A character vector, where each element of the vector is a character string.

pattern

A single character string to be searched for in each element of strings. By default, pattern is interpreted as a regular expression (regex). If the fixed argument is set to TRUE, pattern will be treated as a literal string to be matched exactly.

fixed

Logical; whether pattern should be matched exactly, treating regex special characters as regular string characters. Default FALSE.

n

(str_extract_nth only) Integer, the nth occurrence of the pattern to extract. Negative values count back from the end.

Value

str_extract_first(), str_extract_nth() and str_extract_last()

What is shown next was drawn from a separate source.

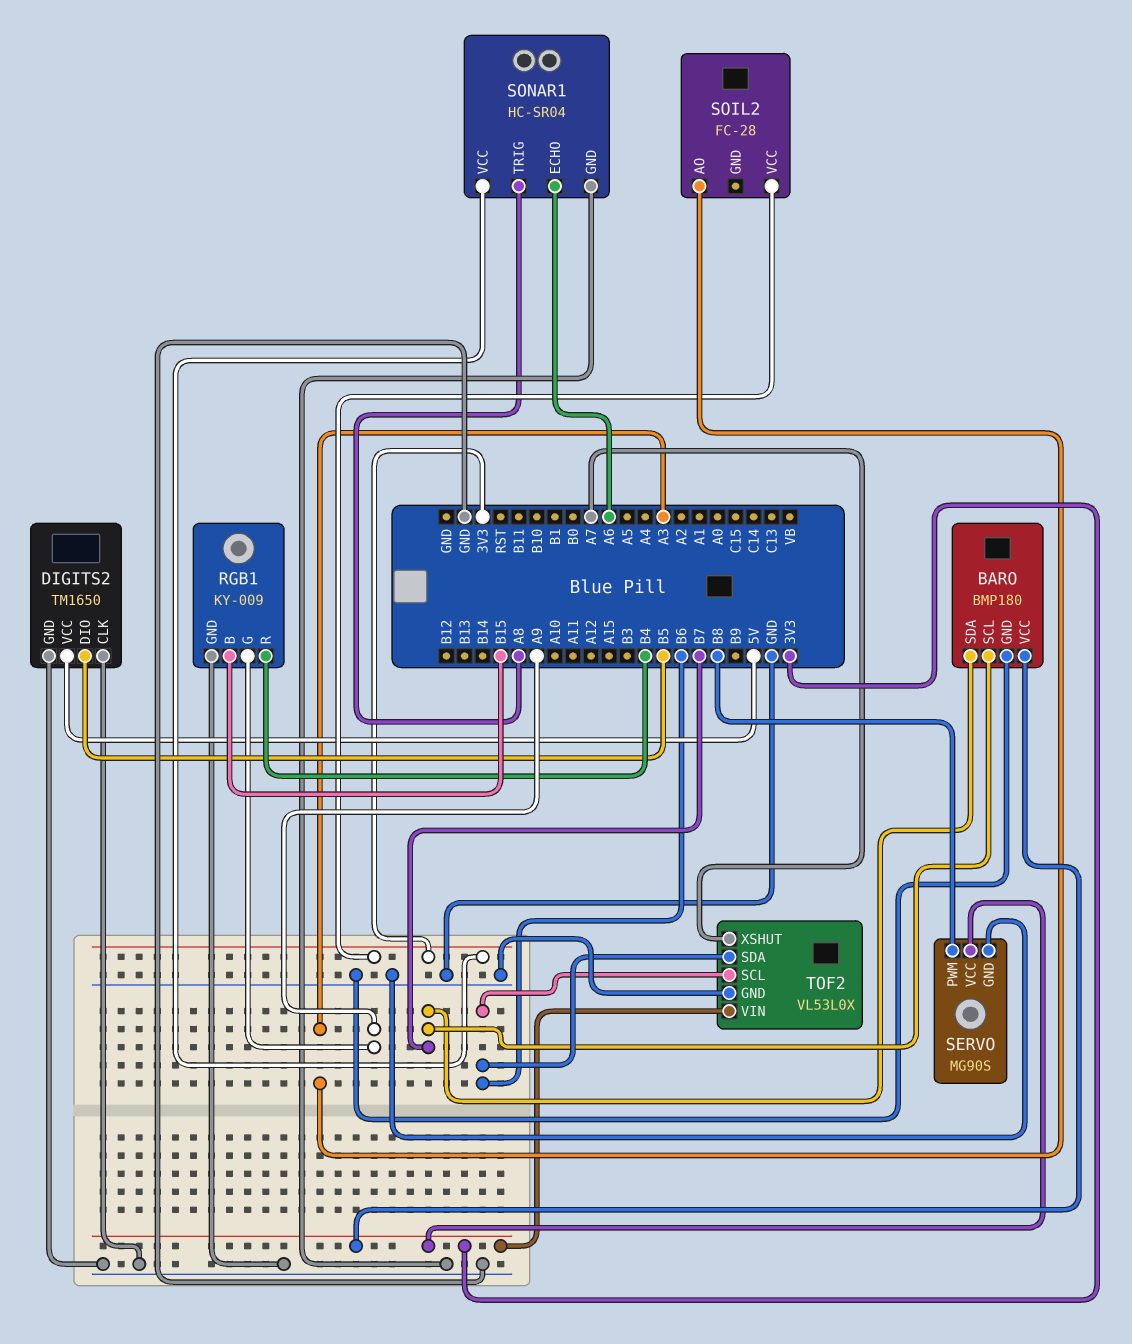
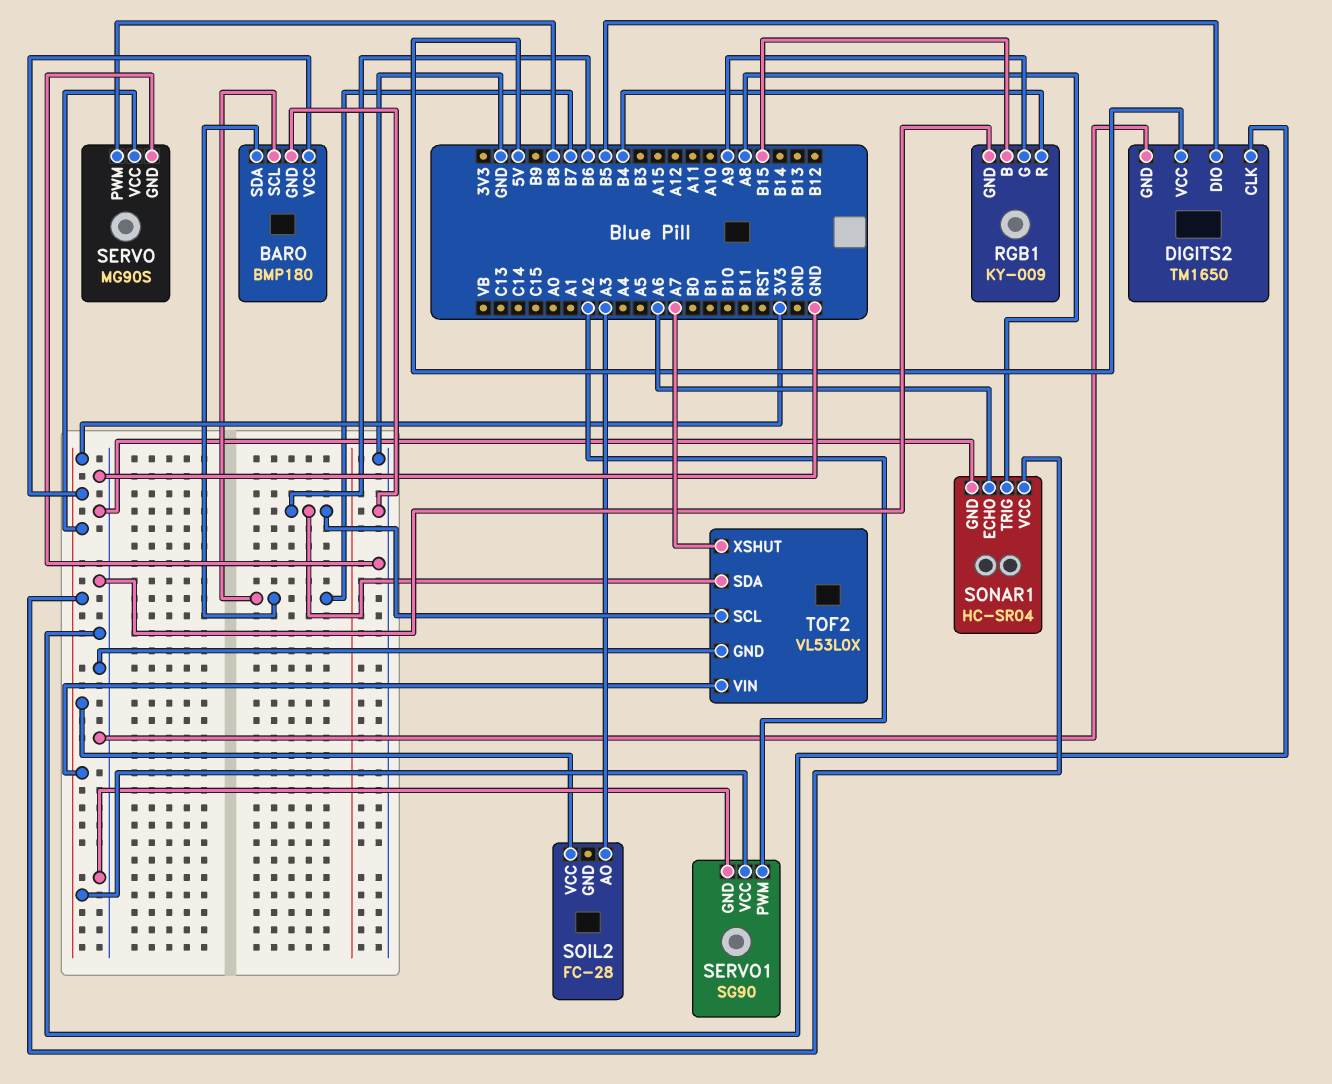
SERVO1: none -> SG90
SERVO1 pin GND: none -> GND
SERVO1 pin PWM: none -> A2
SERVO1 pin VCC: none -> 3V3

each return a character vector the same length as the input vector strings. It contains the extracted portion of the string, corresponding to the first, nth and last match of the pattern, respectively. Strings with no corresponding match are represented as NA values.

str_extract_all(): returns a list of character vectors, where each list element corresponds to a string in the input vector. Each element is a character vector of all matches in that string. If no matches are found in a string, the corresponding list element is an empty character vector i.e. character(0). The list is the same length as the input vector strings.

chr_extract_all(): returns a character vector containing every single match in the input vector. Non-matches are ignored. This is equivalent to calling unlist() on the output of str_extract_all().

Details

These functions are built using the base R regular expression functions. {suitestrings} uses Perl-compatible Regular Expressions (PCRE). This is achieved by setting perl = TRUE in the underlying base functions. See R's regexp documentation for info on the regex implementation. For complete syntax details see https://www.pcre.org/current/doc/html/

See also

regmatches() for base R matched substring extraction.

Examples

str_extract_first(c("mat", "bat", "pig", "cat-in-a-hat"), ".at")
#> [1] "mat" "bat" NA    "cat"

str_extract_all(c("mat", "bat", "pig", "cat-in-a-hat"), ".at")
#> [[1]]
#> [1] "mat"
#>
#> [[2]]
#> [1] "bat"
#>
#> [[3]]
#> character(0)
#>
#> [[4]]
#> [1] "cat" "hat"

str_extract_nth(c("mat", "bat", "pig", "cat-in-a-hat"), ".at", 2)
#> [1] NA    NA    NA    "hat"

str_extract_last(c("mat", "bat", "pig", "cat-in-a-hat"), ".at")
#> [1] "mat" "bat" NA    "hat"

chr_extract_all(c("mat", "bat", "pig", "cat-in-a-hat"), ".at")
#> [1] "mat" "bat" "cat" "hat"